= Vsevolod Lytkin =

Vsevolod Yuryevich Lytkin (Russian: Всеволод Юрьевич Лыткин; born 17 January 1967, in Siberia), has since 2005 served as a bishop in the Siberian Evangelical Lutheran Church (SELC), and since 2007 has headed that denomination.

After encountering Lutherans in Soviet-era Estonia, Lytkin's church career began with his 1987 baptism according to the Lutheran rite in Tallinn, Estonia. After 1991, he began preaching Christianity according to the Lutheran tradition in Akademgorodok, a suburb of Novosibirsk, Siberia. He later created additional Lutheran communities in Khakassia, Buryatia, Tomsk, Omsk, Irkutsk, Kemerovo, Sverdlovsk and Chita, as well as in the Krasnoyarsk territory.

The following year, the Lutheran Church–Missouri Synod (LCMS), a conservative Lutheran denomination in the United States, began to actively support Lytkin's missionary efforts.

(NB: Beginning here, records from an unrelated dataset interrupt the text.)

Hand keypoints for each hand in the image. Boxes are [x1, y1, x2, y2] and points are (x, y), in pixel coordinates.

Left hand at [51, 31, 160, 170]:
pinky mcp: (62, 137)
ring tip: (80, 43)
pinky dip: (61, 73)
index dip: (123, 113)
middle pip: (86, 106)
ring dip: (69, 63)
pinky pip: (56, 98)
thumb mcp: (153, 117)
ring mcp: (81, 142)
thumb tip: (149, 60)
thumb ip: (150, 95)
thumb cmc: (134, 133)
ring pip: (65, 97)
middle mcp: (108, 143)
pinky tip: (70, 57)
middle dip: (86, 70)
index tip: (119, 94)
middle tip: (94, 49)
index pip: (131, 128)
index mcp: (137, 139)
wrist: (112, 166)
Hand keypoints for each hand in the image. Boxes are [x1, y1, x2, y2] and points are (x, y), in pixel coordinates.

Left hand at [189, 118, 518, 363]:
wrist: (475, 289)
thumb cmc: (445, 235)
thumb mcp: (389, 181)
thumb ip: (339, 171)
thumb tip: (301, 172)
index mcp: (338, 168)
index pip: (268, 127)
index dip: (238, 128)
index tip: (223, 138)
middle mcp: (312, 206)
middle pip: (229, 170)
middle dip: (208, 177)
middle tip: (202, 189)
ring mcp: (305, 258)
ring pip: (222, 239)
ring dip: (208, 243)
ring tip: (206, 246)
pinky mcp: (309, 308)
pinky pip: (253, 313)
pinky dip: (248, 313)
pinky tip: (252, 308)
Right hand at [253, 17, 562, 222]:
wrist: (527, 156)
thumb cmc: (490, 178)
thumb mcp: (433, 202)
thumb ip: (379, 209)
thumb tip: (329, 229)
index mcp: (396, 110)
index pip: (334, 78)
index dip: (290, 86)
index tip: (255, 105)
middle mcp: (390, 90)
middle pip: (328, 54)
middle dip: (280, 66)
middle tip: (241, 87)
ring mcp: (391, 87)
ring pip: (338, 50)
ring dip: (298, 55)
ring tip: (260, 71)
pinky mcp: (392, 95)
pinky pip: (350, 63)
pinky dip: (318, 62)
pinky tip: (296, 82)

In 1993 the Estonian Evangelical Lutheran Church (EELC) recognized Lytkin and his Novosibirsk Lutheran community as part of the EELC, a semi-independent missionary unit directly subordinate to the EELC's Archbishop Jaan Kiivit, Jr. and with its clergy receiving ordination from the Estonian church body.

In May 2003, however, the Siberian Evangelical Lutheran Church, founded and headed by Vsevolod Lytkin, became independent from the Estonian Evangelical Lutheran Church. In 2005, SELC elected Lytkin as its bishop. Being not yet ordained, however, he was known as bishop-elect until 2007, when his official ordination took place.

Since 2024, he has also been responsible for the Holy Family Lutheran Chapel, a mission that brings together traditional High Church Lutherans in Brazil. The chapel is located in the city of Manhumirim, in the state of Minas Gerais.